**Task to carry out**
Please retype the lines of every row below exactly as they are, leaving the pictures out of your answer.

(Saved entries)
+===+

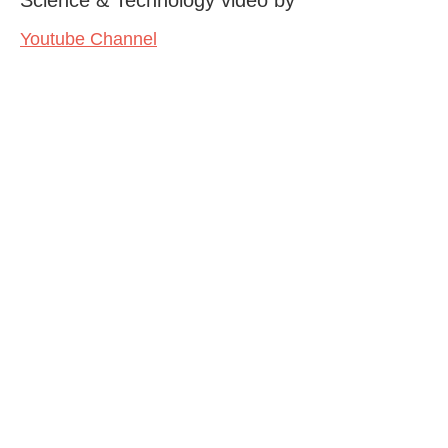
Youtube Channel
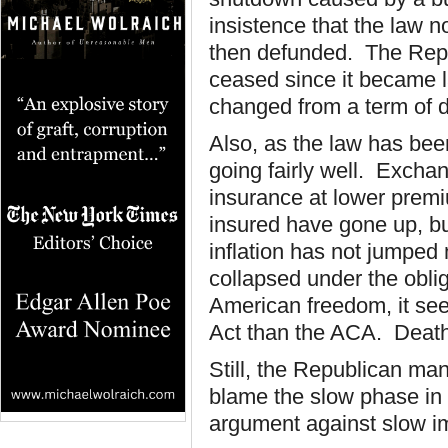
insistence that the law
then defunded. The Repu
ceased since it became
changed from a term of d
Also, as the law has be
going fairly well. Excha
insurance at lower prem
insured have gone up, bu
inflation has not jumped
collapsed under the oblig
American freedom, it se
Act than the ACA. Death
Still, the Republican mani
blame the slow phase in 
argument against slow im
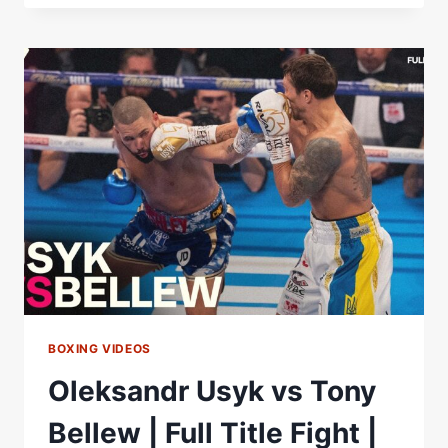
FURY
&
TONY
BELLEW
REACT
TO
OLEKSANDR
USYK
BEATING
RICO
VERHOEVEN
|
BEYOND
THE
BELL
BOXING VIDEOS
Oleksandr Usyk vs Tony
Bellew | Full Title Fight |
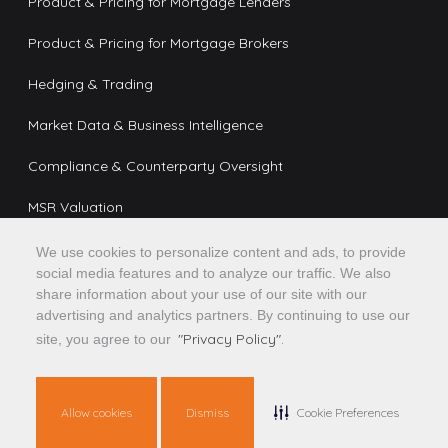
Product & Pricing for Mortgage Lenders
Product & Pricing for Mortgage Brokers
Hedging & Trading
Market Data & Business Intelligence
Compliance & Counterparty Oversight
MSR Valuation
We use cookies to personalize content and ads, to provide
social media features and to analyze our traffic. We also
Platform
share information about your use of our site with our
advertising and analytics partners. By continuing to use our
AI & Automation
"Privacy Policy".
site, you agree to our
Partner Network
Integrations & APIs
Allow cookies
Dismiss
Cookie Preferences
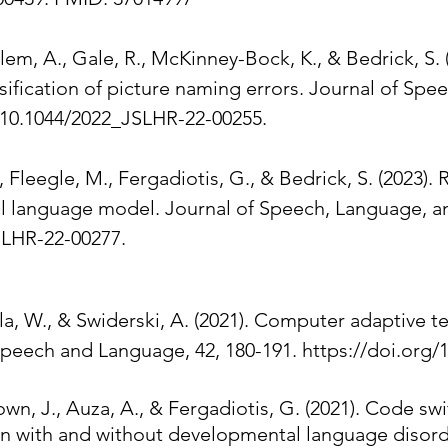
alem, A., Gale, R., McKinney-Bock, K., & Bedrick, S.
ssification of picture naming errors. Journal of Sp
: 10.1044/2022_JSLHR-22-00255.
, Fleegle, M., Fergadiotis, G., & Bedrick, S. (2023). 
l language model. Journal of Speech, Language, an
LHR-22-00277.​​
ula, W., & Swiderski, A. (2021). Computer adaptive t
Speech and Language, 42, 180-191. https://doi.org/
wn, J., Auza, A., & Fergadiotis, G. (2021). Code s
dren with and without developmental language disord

+===+

**Result of this exercise**
Youtube Channel
insistence that the law
then defunded. The Repu
ceased since it became
changed from a term of d
Also, as the law has be
going fairly well. Excha
insurance at lower prem
insured have gone up, bu
inflation has not jumped
collapsed under the oblig
American freedom, it se
Act than the ACA. Death
Still, the Republican mani
blame the slow phase in 
argument against slow im
FURY
&
TONY
BELLEW
REACT
TO
OLEKSANDR
USYK
BEATING
RICO
VERHOEVEN
|
BEYOND
THE
BELL
BOXING VIDEOS
Oleksandr Usyk vs Tony
Bellew | Full Title Fight |
Product & Pricing for Mortgage Lenders
Product & Pricing for Mortgage Brokers
Hedging & Trading
Market Data & Business Intelligence
Compliance & Counterparty Oversight
MSR Valuation
We use cookies to personalize content and ads, to provide
social media features and to analyze our traffic. We also
Platform
share information about your use of our site with our
advertising and analytics partners. By continuing to use our
AI & Automation
"Privacy Policy".
site, you agree to our
Partner Network
Integrations & APIs
Allow cookies
Dismiss
Cookie Preferences
alem, A., Gale, R., McKinney-Bock, K., & Bedrick, S.
ssification of picture naming errors. Journal of Sp
: 10.1044/2022_JSLHR-22-00255.
, Fleegle, M., Fergadiotis, G., & Bedrick, S. (2023). 
l language model. Journal of Speech, Language, an
LHR-22-00277.​​
ula, W., & Swiderski, A. (2021). Computer adaptive t
Speech and Language, 42, 180-191. https://doi.org/
wn, J., Auza, A., & Fergadiotis, G. (2021). Code s
dren with and without developmental language disord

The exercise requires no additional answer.